The qualitative analysis extracted several main themes and subthemes from the interviews. In all narratives, conflicts and fights (theme 1) with siblings were mentioned, which often lead to verbal or physical aggression. As a result of the diagnosed brother or sister often lacking insight into his or her own behavior, it is difficult for their siblings to address the behavior. Some siblings mention that these fights can make them sad, frustrated or angry. Furthermore, some siblings describe that conflicts can seem unsolvable, which leads to feelings of powerlessness and frustration.

It is remarkable that all siblings demonstrated a certain level of reflection on how they react to the disruptive behavior of the diagnosed brother or sister. They adjust themselves behaviorally, cognitively and emotionally to the circumstances to meet the needs of the diagnosed brother or sister. The siblings have developed several coping strategies (theme 2) to deal with the behavior of the diagnosed child. Sometimes these strategies seem unconscious and instinctive. Accepting the fact that their brother or sister is different seems difficult for the siblings, which is a recurring theme. Coping strategies can include seeking support from the parents or ignoring the behavior of the diagnosed brother or sister. Other reactions can be more impulsive; for example, some siblings get aggressive themselves.

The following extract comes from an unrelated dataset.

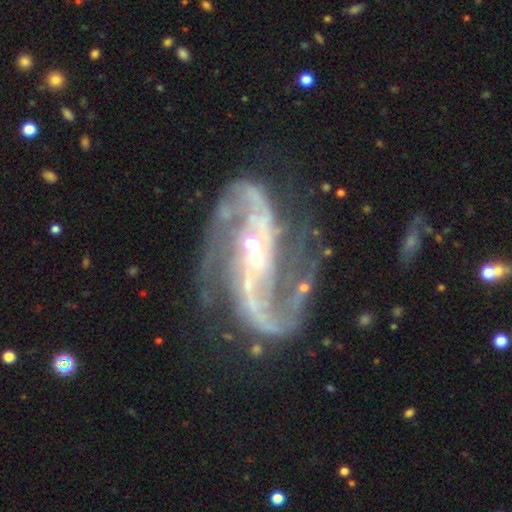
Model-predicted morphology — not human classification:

Despite the appreciation of joint family activities, the siblings also value having time for themselves (theme 3). They describe that they want to have the opportunity to spend time alone with their parents and express a desire to have a place of their own in the home space. They mention that when the brother or sister is not at home, they experience receiving greater attention from their parents. Parents often—mostly unwittingly—seem to expect the siblings to meet the needs of their brother or sister, which often means that siblings need to sacrifice their own needs, space and time.

Talking about problems, conflicts and negative emotions with trusted people in their personal circle (theme 4) is seen as valuable and supportive. In the first place, the siblings go to their parents for support and help. Other significant and trusted persons can also provide support to the siblings, such as other family members, friends or teachers. Although the siblings understand their brother or sister needs more attention or care and they often see the necessity of this, it can be frustrating to feel that they are not being treated equally. In general, there does not seem to be a need for professional help. Some siblings had experience talking to a psychologist or parent mentor. Professional help can be counterproductive when siblings experience too much attention and feel that their problem gets too loaded. Some (younger) siblings mention they would rather play than talk about these themes, indicating that a playful support could be more effective.

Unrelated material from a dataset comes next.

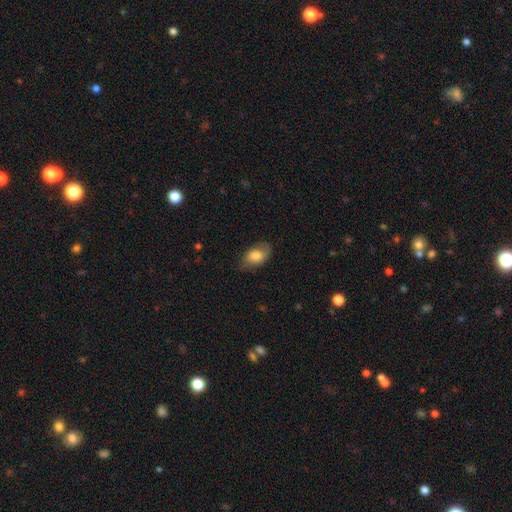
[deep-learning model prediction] smooth 72%, featured or disk 21%, star or artifact 7%. Down the decision tree: how rounded — in between (88%); merging — none (70%).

The narratives also reveal that the siblings wish their lives could be as “normal” as possible, and that they feel the need to be just like other children (theme 5). They often try to behave as normal as possible with their brother or sister, trying to avoid negative interactions. Some siblings fantasize about what their lives would be like without having a brother or sister with a psychiatric disorder.

Some of the siblings mention that their brother or sister with a psychiatric disorder influences the course of their personal life and the family life (theme 6). One sibling, for example, describes that having sisters with autism made her a different person and influences her future choices. For instance, she explains that she would be less organized without her sisters. Another sibling mentions that a lot of choices within the family (i.e., the type of activities they choose to do as a family) are made based on the needs of her diagnosed sister.

As previously mentioned, participating in joint family activities and sharing positive experiences are valued a lot (theme 7) by the siblings. However, the siblings realize that some types of play cannot involve their diagnosed brother or sister. There often is a discrepancy between what the sibling would like to do and what the diagnosed brother or sister likes to do. Most of the time the needs or restrictions of the brother or sister determines what the activity will be and the sibling again has to adjust.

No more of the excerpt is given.